Panteras e Escorpiões: veneno e utopia. Agulha I. Edson Luiz André de Sousa

Tendo em vista as represálias ocorridas no final do ano passado a professores nas universidades do Brasil, que ferem a possibilidade da construção do pensamento livre , tentando nos encurralar nas máquinas de produção hegemônicas e mortíferas,  a plataforma Psicanalistas pela Democracia em parceria com o Laboratório de Pesquisa em Psicanálise Arte e Política / UFRGS, a partir de hoje estará compartilhando os trabalhos apresentados no seminário Agulhas para desativar bombas: utopias artísticas e políticas da imagem, realizado nos dias 15 e 16 de dezembro de 2017, de modo a dar a ver as vestes de um pensamento que resiste e insiste sobreviver.

“Avessos, ossos de uma história que revela sua fúria conservadora, o Brasil-bomba explodindo sempre do lado dos mais frágeis, estruturas de poder consumindo o que temos de mais precioso: nossa esperança.
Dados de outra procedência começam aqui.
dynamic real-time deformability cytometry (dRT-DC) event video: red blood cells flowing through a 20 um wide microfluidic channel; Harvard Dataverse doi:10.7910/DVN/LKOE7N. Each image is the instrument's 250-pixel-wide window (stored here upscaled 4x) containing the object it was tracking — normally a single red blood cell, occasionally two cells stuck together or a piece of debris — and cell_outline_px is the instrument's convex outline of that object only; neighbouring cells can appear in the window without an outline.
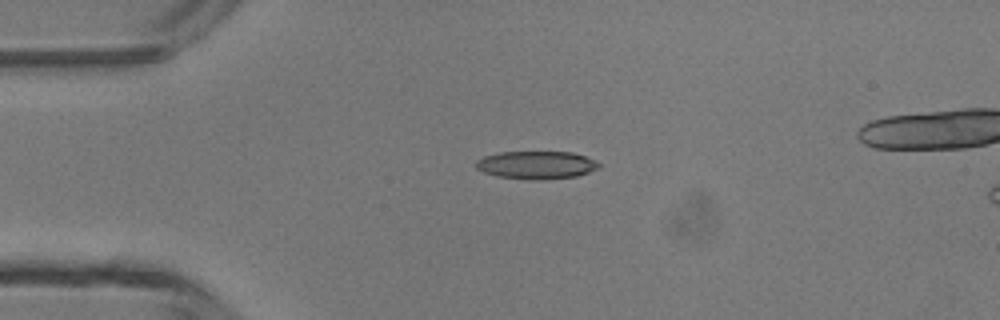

Nestas horas, precisamos recuperar nossa condição de pensar, de desejar de resistir, de reinventar novos futuros, bem distintos destes que querem nos impor. Agulhas para desativar bombas é mais um seminário que anualmente o LAPPAP (Laboratório de Pesquisa em Psicanálise Arte e Política/UFRGS) realiza para pensar a função das utopias e sua relação com a psicanálise e a arte. É também a conclusão da disciplina proposta no PPG Psicanálise: Clínica e Cultura, PPG Psicologia Social e PPG Artes Visuais / UFRGS.” (Edson Luiz Andre de Sousa)

Inciamos com o trabalho do professor Edson Luiz Andre de Sousa, Panteras e escorpiões: veneno e utopia .

 

Panteras e Escorpiões: veneno e utopia. 

Edson Luiz André de Sousa

 

 

Haroldo de Campos: nascemorre,1965

 

 

Em 11 de março de 1937 , Robert Musil proferiu uma conferência em Viena a convite da Werkbund  ( Associação Cultural e econômica de artistas, arquitetos, empresários e artesãos )  intitulada DA ESTUPIDEZ. Esta mesma conferência foi reapresentada  uma semana depois, no dia 17 de março.

Assim inicia sua fala:

Senhoras e Senhores:

“Quem quer que se decida a falar da estupidez corre hoje o risco de ser insultado: podem acusá-lo de pretensiosismo ou de querer perturbar o curso da evolução histórica. Eu próprio escrevi já há alguns anos: “Se a estupidez não se assemelhasse, a ponto de se confundir, com o progresso, o talento, a esperança ou o aperfeiçoamento, ninguém desejaria ser estúpido.”(MUSIL, 1994, p. 7)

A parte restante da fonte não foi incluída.